Talk me through the very first collection and launch of the brand?

Greta: We initially launched with just four pieces, the idea was always to keep the collection small and considered and never play into the fashion cycle too much because we were so aware of overproduction. We always wanted to place the importance on what we believed to be the ideal sleep shirt or pj set and refining those and tweaking over time. 

Was sustainability a major consideration and component of the business from day one?

Greta: Yes absolutely, it took us a really long time to find a factory to work with. We always knew we wanted to be able to trace the fabric, that was so important to us. New Zealand has always had an amazing fashion industry, but fabric traceability has been a vague area, as we don’t 

produce any fabrics here. From the get go we wanted to 

ensure that the farmers were paid properly, the pieces were properly made and we were doing our part in showing the transparency of our brand.

So the factory is in India? How did you find the factory? What was that process like?
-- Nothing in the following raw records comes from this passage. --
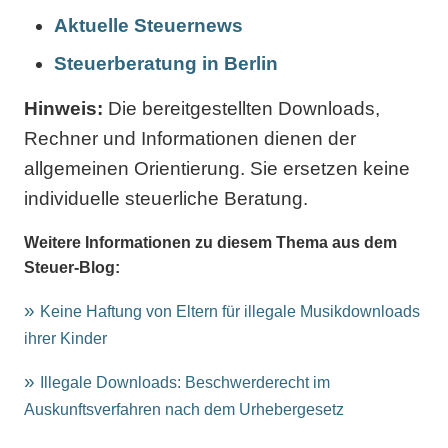
Aktuelle Steuernews
Steuerberatung in Berlin
Hinweis:
Die bereitgestellten Downloads,
Rechner und Informationen dienen der
allgemeinen Orientierung. Sie ersetzen keine
individuelle steuerliche Beratung.
Weitere Informationen zu diesem Thema aus dem
Steuer-Blog:
Keine Haftung von Eltern für illegale Musikdownloads
ihrer Kinder
Illegale Downloads: Beschwerderecht im
Auskunftsverfahren nach dem Urhebergesetz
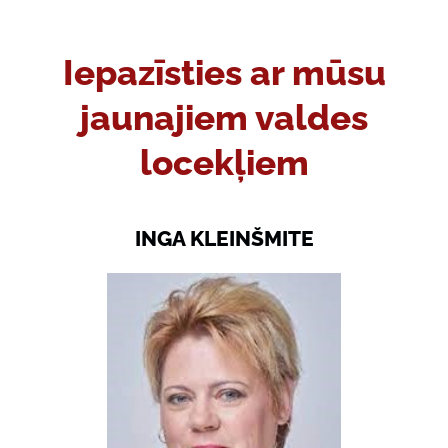
Iepazīsties ar mūsu
jaunajiem valdes
locekļiem
INGA KLEINŠMITE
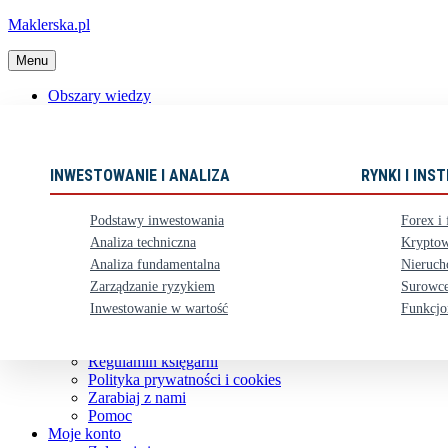
Maklerska.pl
Menu
Obszary wiedzy
📈 Polecane książki
Nowości
Ebooki
INWESTOWANIE I ANALIZA
RYNKI I IN
Karty upominkowe
Zestawy
Podstawy inwestowania
Forex i 
⏳ Zapowiedzi
Analiza techniczna
Kryptow
Analiza fundamentalna
Nieruch
Obsługa klienta
Zarządzanie ryzykiem
Surowce
Koszty dostawy
Nasze konto bankowe
Inwestowanie w wartość
Funkcjo
Zwroty i reklamacje
Kontakt
Regulamin księgarni
Polityka prywatności i cookies
Zarabiaj z nami
Pomoc
Moje konto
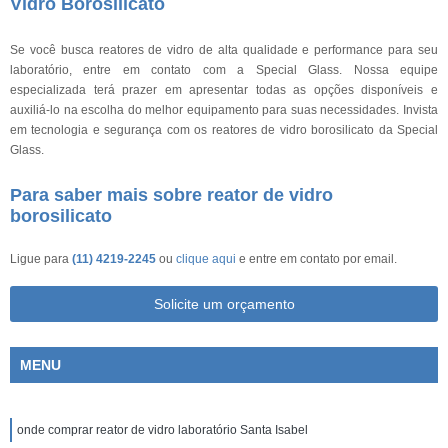
Vidro Borosilicato
Se você busca reatores de vidro de alta qualidade e performance para seu
laboratório, entre em contato com a Special Glass. Nossa equipe
especializada terá prazer em apresentar todas as opções disponíveis e
auxiliá-lo na escolha do melhor equipamento para suas necessidades. Invista
em tecnologia e segurança com os reatores de vidro borosilicato da Special
Glass.
Para saber mais sobre reator de vidro
borosilicato
Ligue para
(11) 4219-2245
ou
clique aqui
e entre em contato por email.
Solicite um orçamento
MENU
onde comprar reator de vidro laboratório Santa Isabel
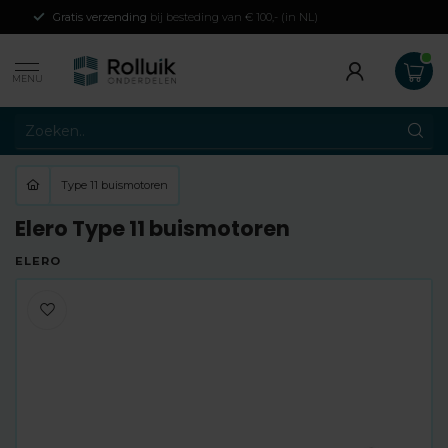
Gratis verzending
bij besteding van € 100,- (in NL)
MENU
Type 11 buismotoren
Elero Type 11 buismotoren
ELERO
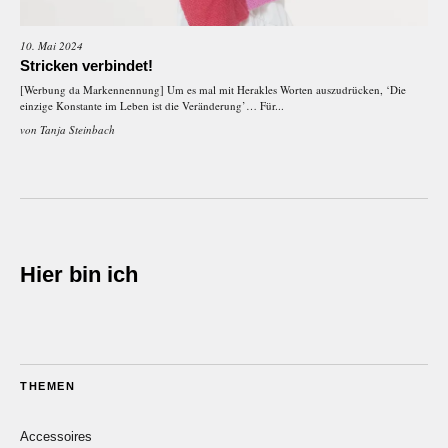
10. Mai 2024
Stricken verbindet!
[Werbung da Markennennung] Um es mal mit Herakles Worten auszudrücken, ‘Die
einzige Konstante im Leben ist die Veränderung’… Für...
von
Tanja Steinbach
Hier bin ich
THEMEN
Accessoires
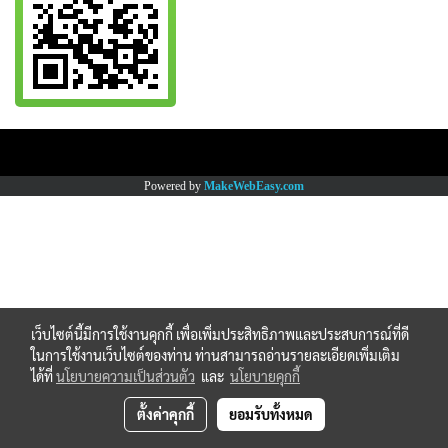
Copy right by www.thaimartonline.com
Powered by
MakeWebEasy.com
เว็บไซต์นี้มีการใช้งานคุกกี้ เพื่อเพิ่มประสิทธิภาพและประสบการณ์ที่ดี
ในการใช้งานเว็บไซต์ของท่าน ท่านสามารถอ่านรายละเอียดเพิ่มเติม
ได้ที่
นโยบายความเป็นส่วนตัว
และ
นโยบายคุกกี้
ตั้งค่าคุกกี้
ยอมรับทั้งหมด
Bailey: Yeah, well we initially started researching and investigating. We knew that an ethical supply chain was paramount to us, and through our research we came across this opportunity to work with hand-woven fabrics. I will openly admit too, that I hadn’t realised the extent to which hand-weaving in India was part of their culture and class-system. Prior to fabric-machines coming in and taking over, hand-weaving generated so much income for many communities in India. We looked all over the world, but decided on the factory that we now work with, which not only had all of their hand-weavers in this amazing space, in Chennai, but they also had the garment constructors in the same place too. We loved that all of the production from start to end was in the one vicinity. Since then we have had to incorporate another factory, as we’ve just grown and expanded over time but we ensured that they also conducted the same environmental and physical practice as the first factory. 

Once we found the one factory it felt easier to grow our community, however there was a lot of trial and error in the beginning and it was a daunting task. Just working with a factory in a whole other country is a challenge in itself.
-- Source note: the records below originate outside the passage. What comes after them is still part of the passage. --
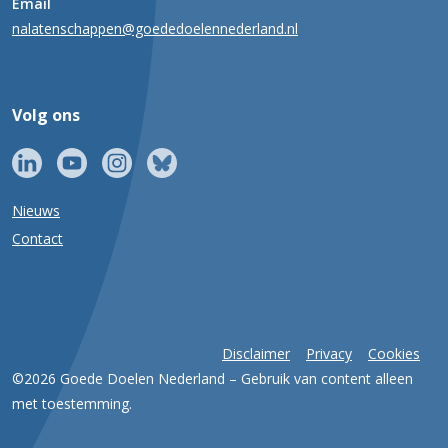
Email
nalatenschappen@goededoelennederland.nl
Volg ons
Nieuws
Contact
Disclaimer
Privacy
Cookies
©2026 Goede Doelen Nederland – Gebruik van content alleen
met toestemming.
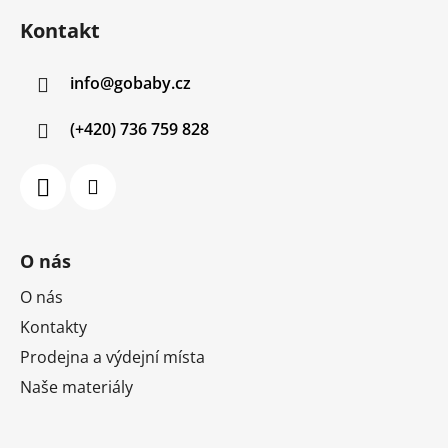
á
Kontakt
p
a
info
@
gobaby.cz
t
í
(+420) 736 759 828
O nás
O nás
Kontakty
Prodejna a výdejní místa
Naše materiály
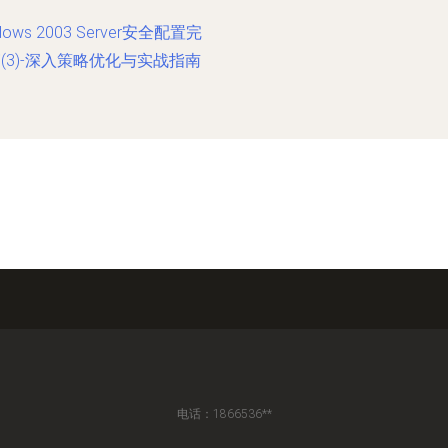
dows 2003 Server安全配置完
(3)-深入策略优化与实战指南
电话：1866536**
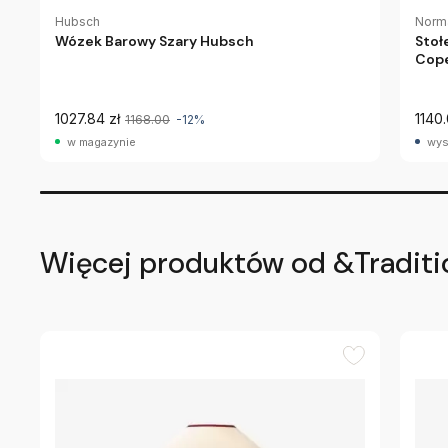
Hubsch
Norm
Wózek Barowy Szary Hubsch
Stoł
Cop
1027.84 zł
1140.
1168.00
-12%
w magazynie
wys
Więcej produktów od &Traditi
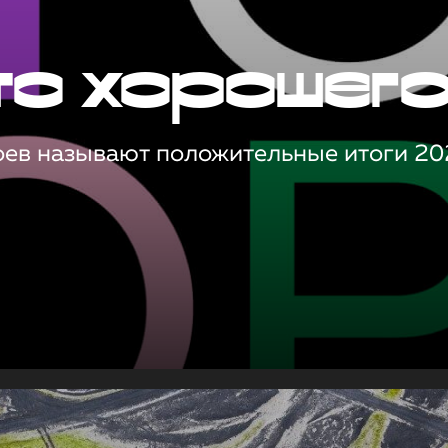
то хорошег
оев называют положительные итоги 20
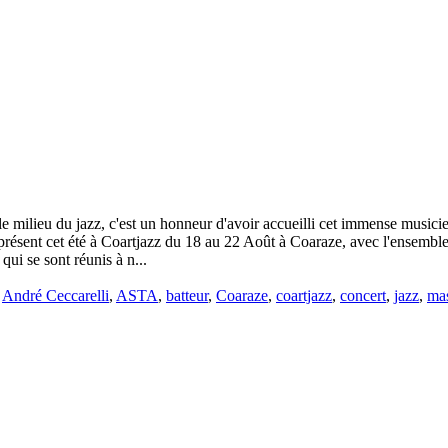
 milieu du jazz, c'est un honneur d'avoir accueilli cet immense musicien
ra présent cet été à Coartjazz du 18 au 22 Août à Coaraze, avec l'ense
ui se sont réunis à n...
é
André Ceccarelli
,
ASTA
,
batteur
,
Coaraze
,
coartjazz
,
concert
,
jazz
,
mas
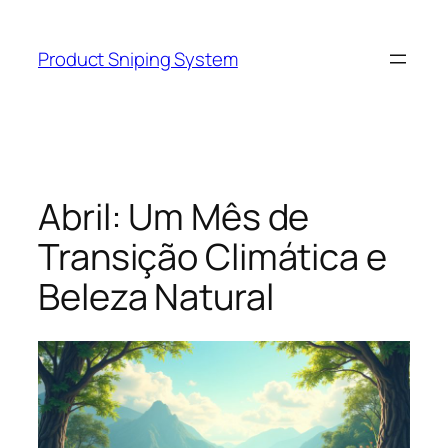
Skip
to
Product Sniping System
content
Abril: Um Mês de
Transição Climática e
Beleza Natural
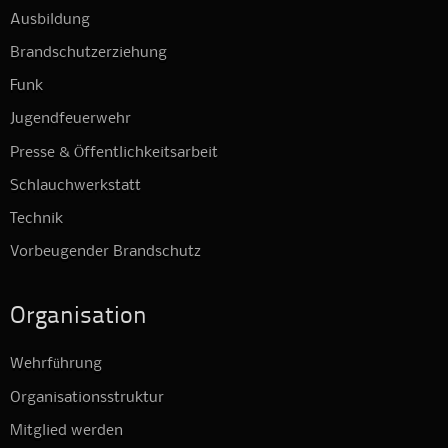
Ausbildung
Brandschutzerziehung
Funk
Jugendfeuerwehr
Presse & Öffentlichkeitsarbeit
Schlauchwerkstatt
Technik
Vorbeugender Brandschutz
Organisation
Wehrführung
Organisationsstruktur
Mitglied werden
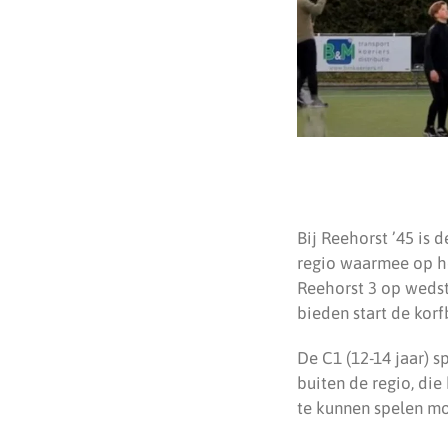
Bij Reehorst ’45 is 
regio waarmee op he
Reehorst 3 op wedst
bieden start de kor
De C1 (12-14 jaar) 
buiten de regio, di
te kunnen spelen moe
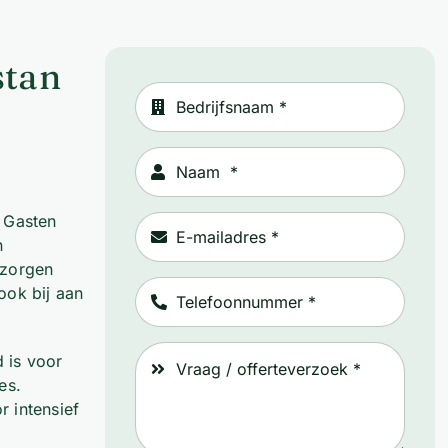
stan
. Gasten
n
 zorgen
ook bij aan
 is voor
es.
r intensief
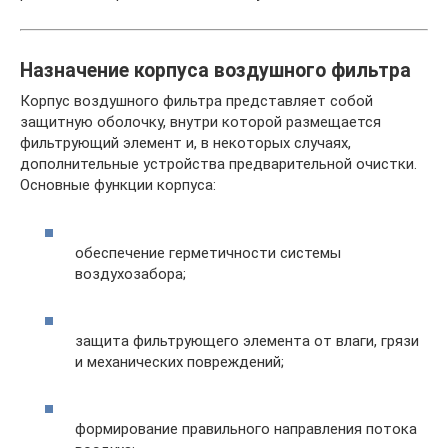
Назначение корпуса воздушного фильтра
Корпус воздушного фильтра представляет собой
защитную оболочку, внутри которой размещается
фильтрующий элемент и, в некоторых случаях,
дополнительные устройства предварительной очистки.
Основные функции корпуса:
обеспечение герметичности системы
воздухозабора;
защита фильтрующего элемента от влаги, грязи
и механических повреждений;
формирование правильного направления потока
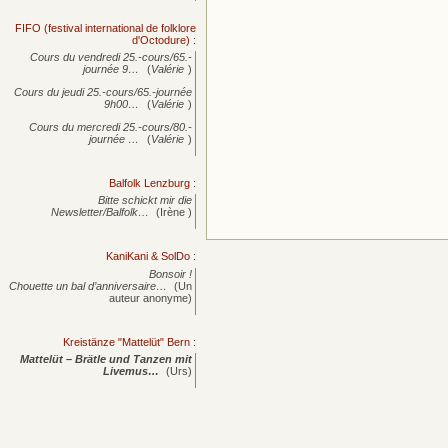
FIFO (festival international de folklore
d'Octodure)
:
Cours du vendredi 25.-cours/65.-
journée
9…
(
Valérie
)
Cours du jeudi 25.-cours/65.-journée
9h00…
(
Valérie
)
Cours du mercredi 25.-cours/80.-
journée
…
(
Valérie
)
Balfolk Lenzburg
:
Bitte schickt mir die
Newsletter/Balfolk…
(Irène )
KaniKani & SolDo
:
Bonsoir !
Chouette un bal d’anniversaire…
(Un
auteur anonyme)
Kreistänze "Mattelüt" Bern
:
Mattelüt – Brätle und Tanzen mit
Livemus…
(Urs)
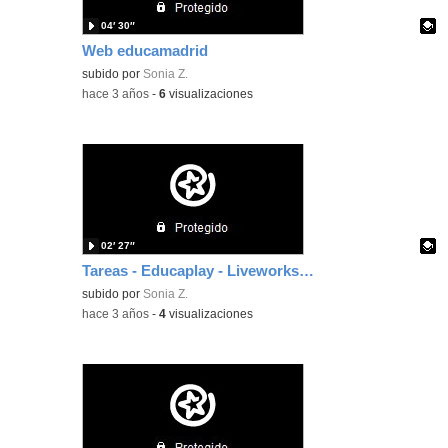
04′ 30″
Web educamadrid
Contenido educativo.
subido por
Sonia Z.
-
hace 3 años
-
6
visualizaciones
02′ 27″
Tareas - Educaplay - Liveworksheets
Contenido educativo.
subido por
Sonia Z.
-
hace 3 años
-
4
visualizaciones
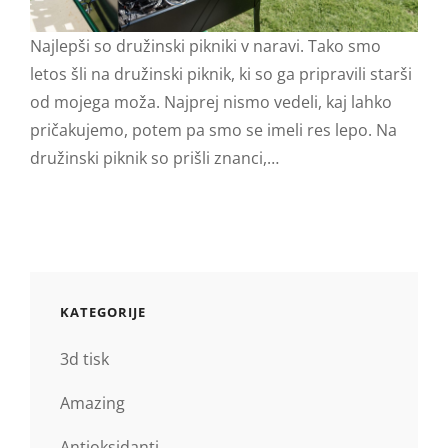
Najlepši so družinski pikniki v naravi. Tako smo
letos šli na družinski piknik, ki so ga pripravili starši
od mojega moža. Najprej nismo vedeli, kaj lahko
pričakujemo, potem pa smo se imeli res lepo. Na
družinski piknik so prišli znanci,…
KATEGORIJE
3d tisk
Amazing
Antioksidanti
Did you have to travel yourself to visit the factories to find the right fit?

Greta: We did eventually, but not initially. There were just a lot of zoom calls and communicating digitally. 

Did you experience many communication issues as a result of this? Or any problems in the production with the fit or explaining your vision? 
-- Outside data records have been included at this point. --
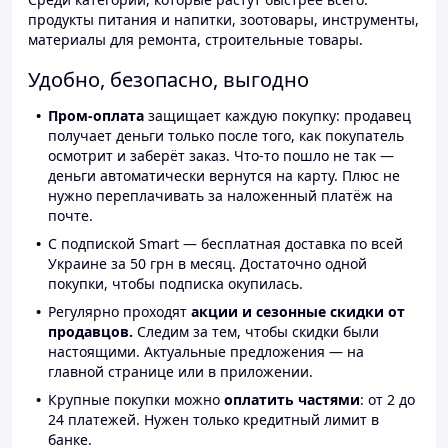
продукты питания и напитки, зоотовары, инструменты,
материалы для ремонта, строительные товары.
Удобно, безопасно, выгодно
Пром-оплата
защищает каждую покупку: продавец
получает деньги только после того, как покупатель
осмотрит и заберёт заказ. Что-то пошло не так —
деньги автоматически вернутся на карту. Плюс не
нужно переплачивать за наложенный платёж на
почте.
С подпиской Smart — бесплатная доставка по всей
Украине за 50 грн в месяц. Достаточно одной
покупки, чтобы подписка окупилась.
Регулярно проходят
акции и сезонные скидки от
продавцов.
Следим за тем, чтобы скидки были
настоящими. Актуальные предложения — на
главной странице или в приложении.
Крупные покупки можно
оплатить частями
: от 2 до
24 платежей. Нужен только кредитный лимит в
банке.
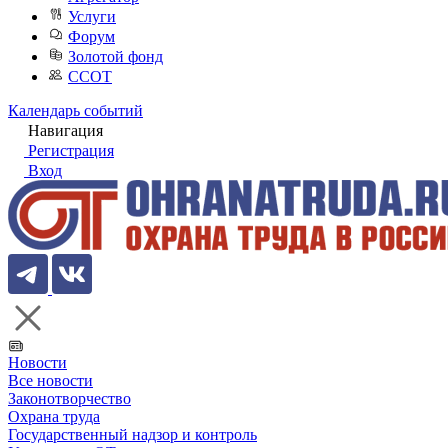
Услуги
Форум
Золотой фонд
ССОТ
Календарь событий
Навигация
Регистрация
Вход
Новости
Все новости
Законотворчество
Охрана труда
Государственный надзор и контроль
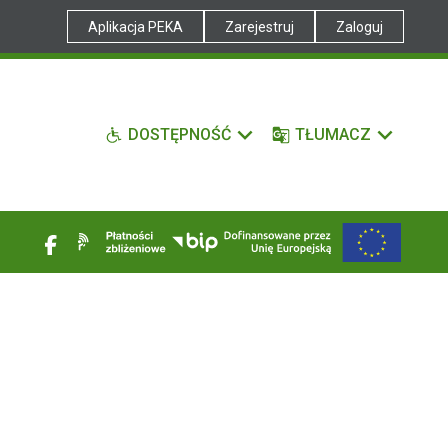
Aplikacja PEKA
Zarejestruj
Zaloguj
DOSTĘPNOŚĆ
TŁUMACZ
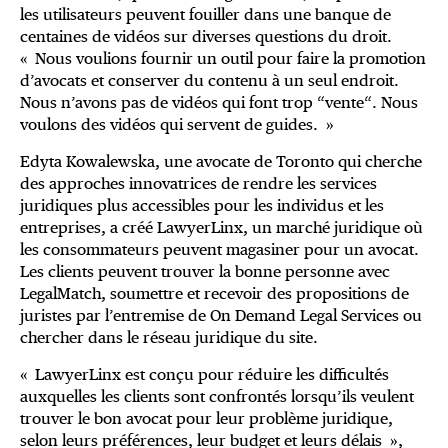
les utilisateurs peuvent fouiller dans une banque de
centaines de vidéos sur diverses questions du droit.
« Nous voulions fournir un outil pour faire la promotion
d’avocats et conserver du contenu à un seul endroit.
Nous n’avons pas de vidéos qui font trop “vente“. Nous
voulons des vidéos qui servent de guides. »
Edyta Kowalewska, une avocate de Toronto qui cherche
des approches innovatrices de rendre les services
juridiques plus accessibles pour les individus et les
entreprises, a créé LawyerLinx, un marché juridique où
les consommateurs peuvent magasiner pour un avocat.
Les clients peuvent trouver la bonne personne avec
LegalMatch, soumettre et recevoir des propositions de
juristes par l’entremise de On Demand Legal Services ou
chercher dans le réseau juridique du site.
« LawyerLinx est conçu pour réduire les difficultés
auxquelles les clients sont confrontés lorsqu’ils veulent
trouver le bon avocat pour leur problème juridique,
selon leurs préférences, leur budget et leurs délais »,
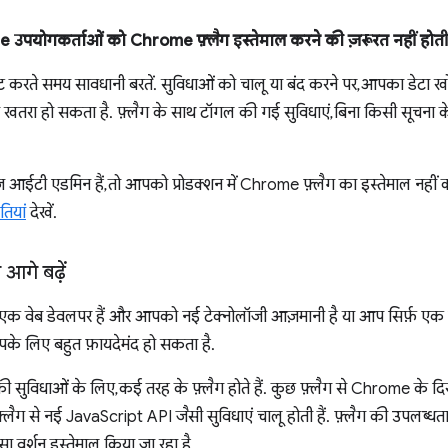
 उपयोगकर्ताओं को Chrome फ़्लैग इस्तेमाल करने की ज़रूरत नहीं होती
 करते समय सावधानी बरतें. सुविधाओं को चालू या बंद करने पर, आपका डेटा
ो खतरा हो सकता है. फ़्लैग के साथ टॉगल की गई सुविधाएं, बिना किसी सूचना क
़ आईटी एडमिन हैं, तो आपको प्रोडक्शन में Chrome फ़्लैग का इस्तेमाल नही
ियां
देखें.
आगे बढ़ें
क वेब डेवलपर हैं और आपको नई टेक्नोलॉजी आज़मानी है या आप सिर्फ़ एक जिज्
आपके लिए बहुत फ़ायदेमंद हो सकता है.
विधाओं के लिए, कई तरह के फ़्लैग होते हैं. कुछ फ़्लैग से Chrome के द
 फ़्लैग से नई JavaScript API जैसी सुविधाएं चालू होती हैं. फ़्लैग की उपलब्ध
वर्शन इस्तेमाल किया जा रहा है.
Greta: No, we did the patterns here in NZ. 

Bailey: For me, the pattern is still so heavily weighted in the design process. You can draw a picture, but it’s impossible to communicate how something should fall, the proportions and ratios. That’s all reflected in the patterns and intrinsic in the design. But in terms of quality, we were actually blown away with the construction of the garments that the factory produced. 

Greta: They are unbelievable with how they operate with cotton and we loved that our factory was GOTS certified. 

Was it always a priority to mix Cotton and Linen or were you adamant to lean towards a certain fabrication?

Bailey: I guess through that beginning process before we launched, we were trying to find that ideal combination. We landed on the decision that having the combination of cotton and linen together created the perfect balance 

between strength and soft floaty feel. We also went with 100% pure organic Cotton fabrics. We found that this worked as some people preferred the crisp structured feel of cotton as others like the looseness that you get with 

linen and we covered off those two customer bases. The linen we use really does soften so much over time and it’s a lot more beneficial for the farmers and environment.